- TASK OBJECTIVE -
Output the lines from the one containing "Between 1066034 and 1066031, which is larger?" through the end of the records, both included, as a numbered list, omitting blank lines and the pictures.

☆ ☆ ☆ ☆

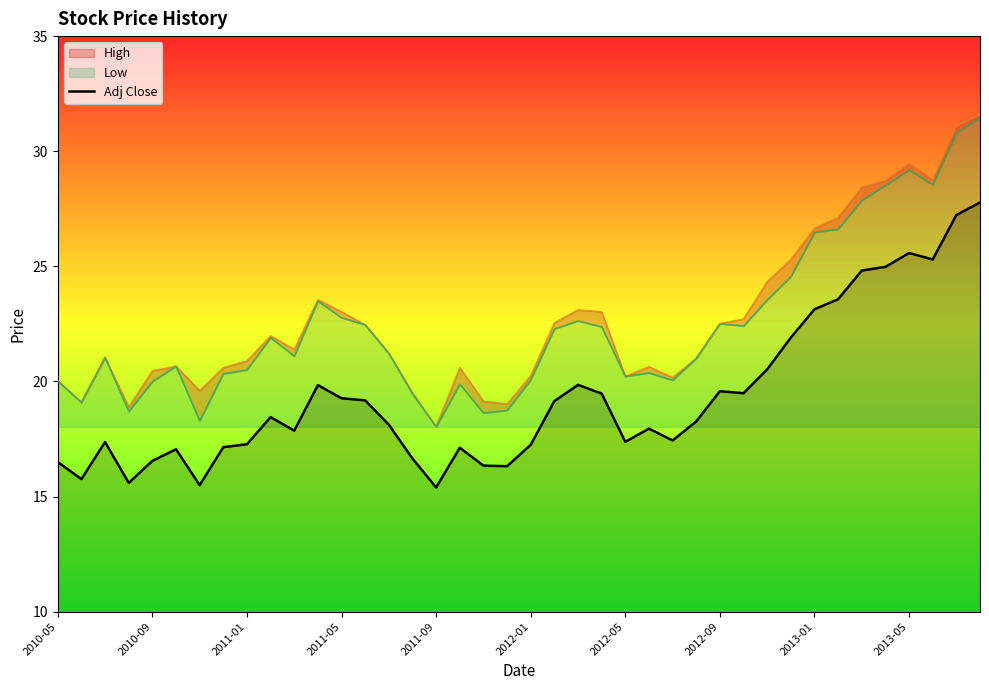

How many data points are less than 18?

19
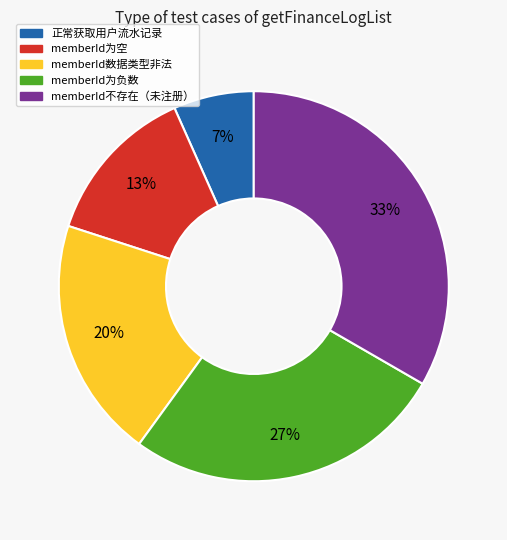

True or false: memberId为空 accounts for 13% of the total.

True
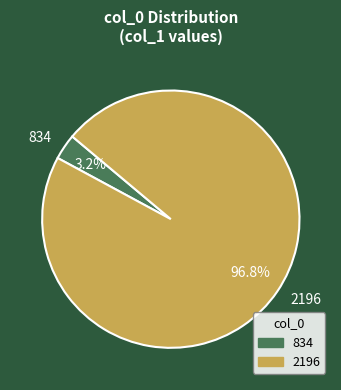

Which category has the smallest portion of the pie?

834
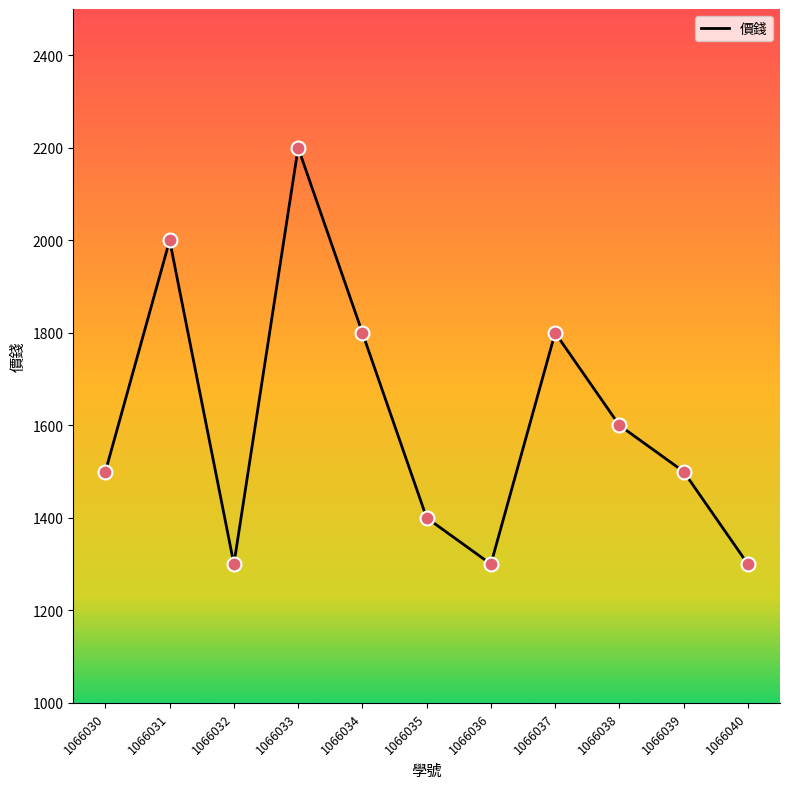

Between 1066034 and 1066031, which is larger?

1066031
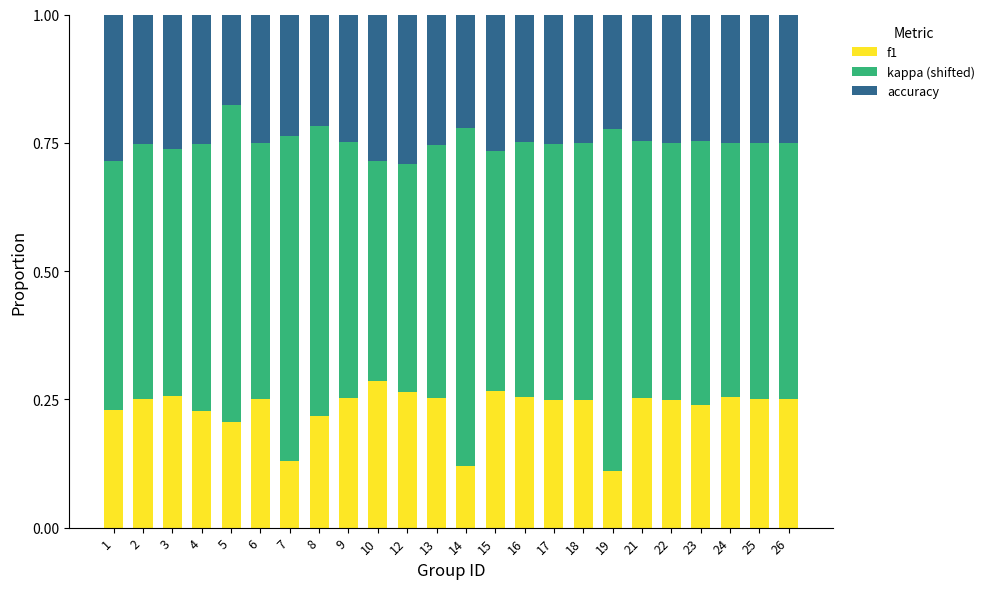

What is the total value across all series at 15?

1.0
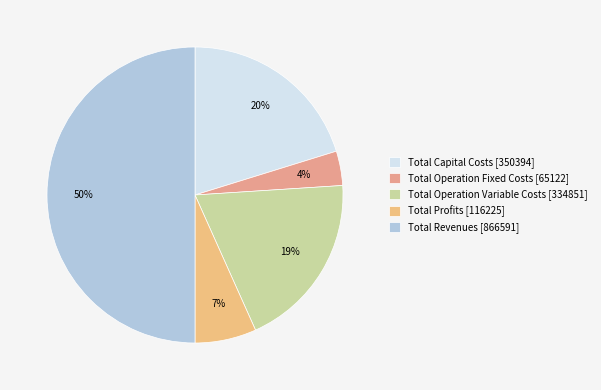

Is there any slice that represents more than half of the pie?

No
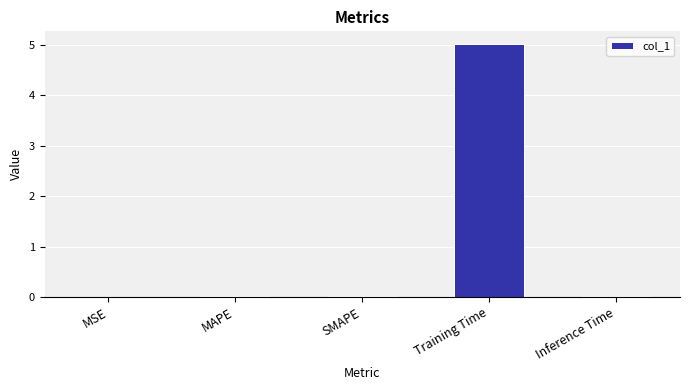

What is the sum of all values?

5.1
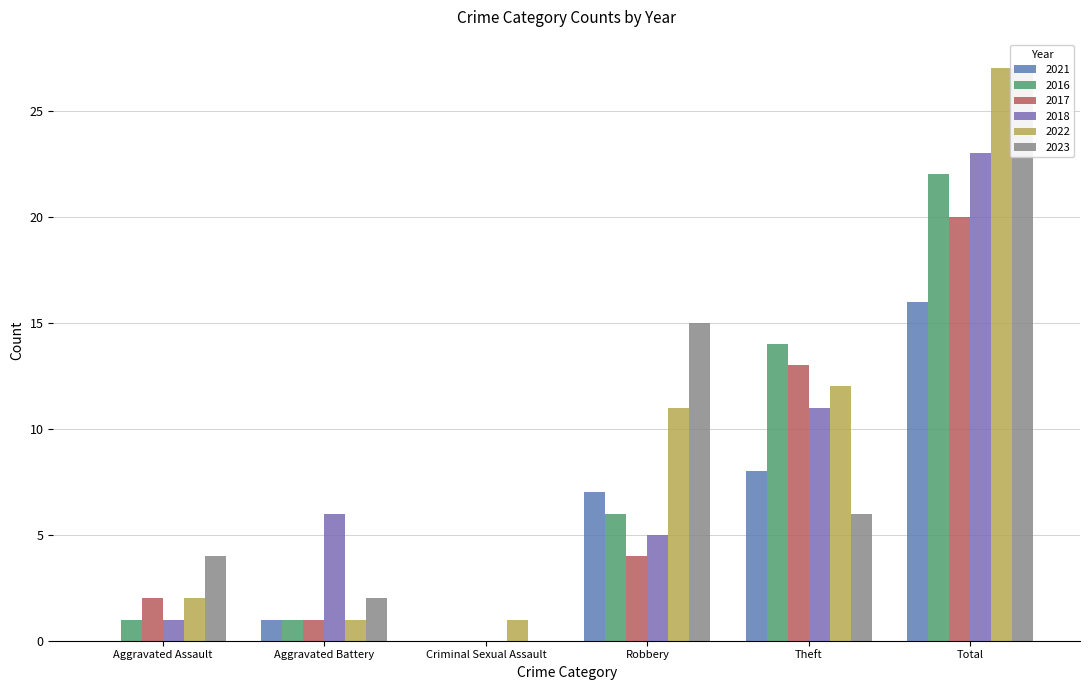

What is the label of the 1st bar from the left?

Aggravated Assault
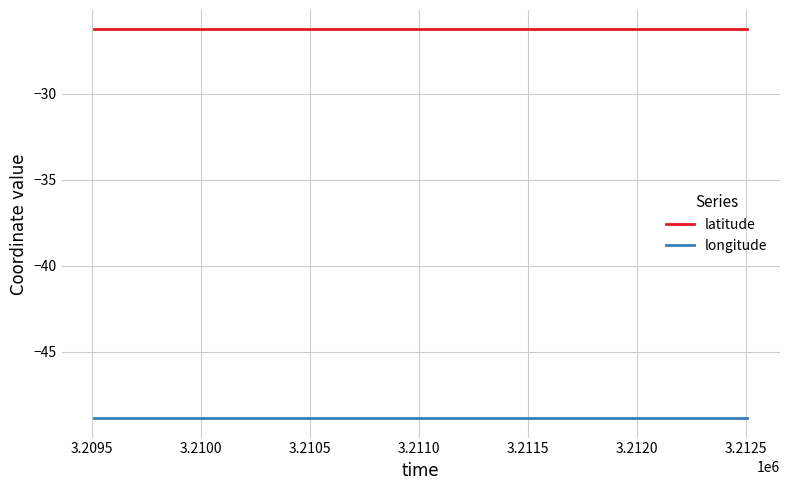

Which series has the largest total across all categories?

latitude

☆ ☆ ☆ ☆

- ANSWER TO THE PROBLEM -
1. Between 1066034 and 1066031, which is larger?
2. 1066031
3. What is the total value across all series at 15?
4. 1.0
5. Is there any slice that represents more than half of the pie?
6. No
7. What is the sum of all values?
8. 5.1
9. What is the label of the 1st bar from the left?
10. Aggravated Assault
11. Which series has the largest total across all categories?
12. latitude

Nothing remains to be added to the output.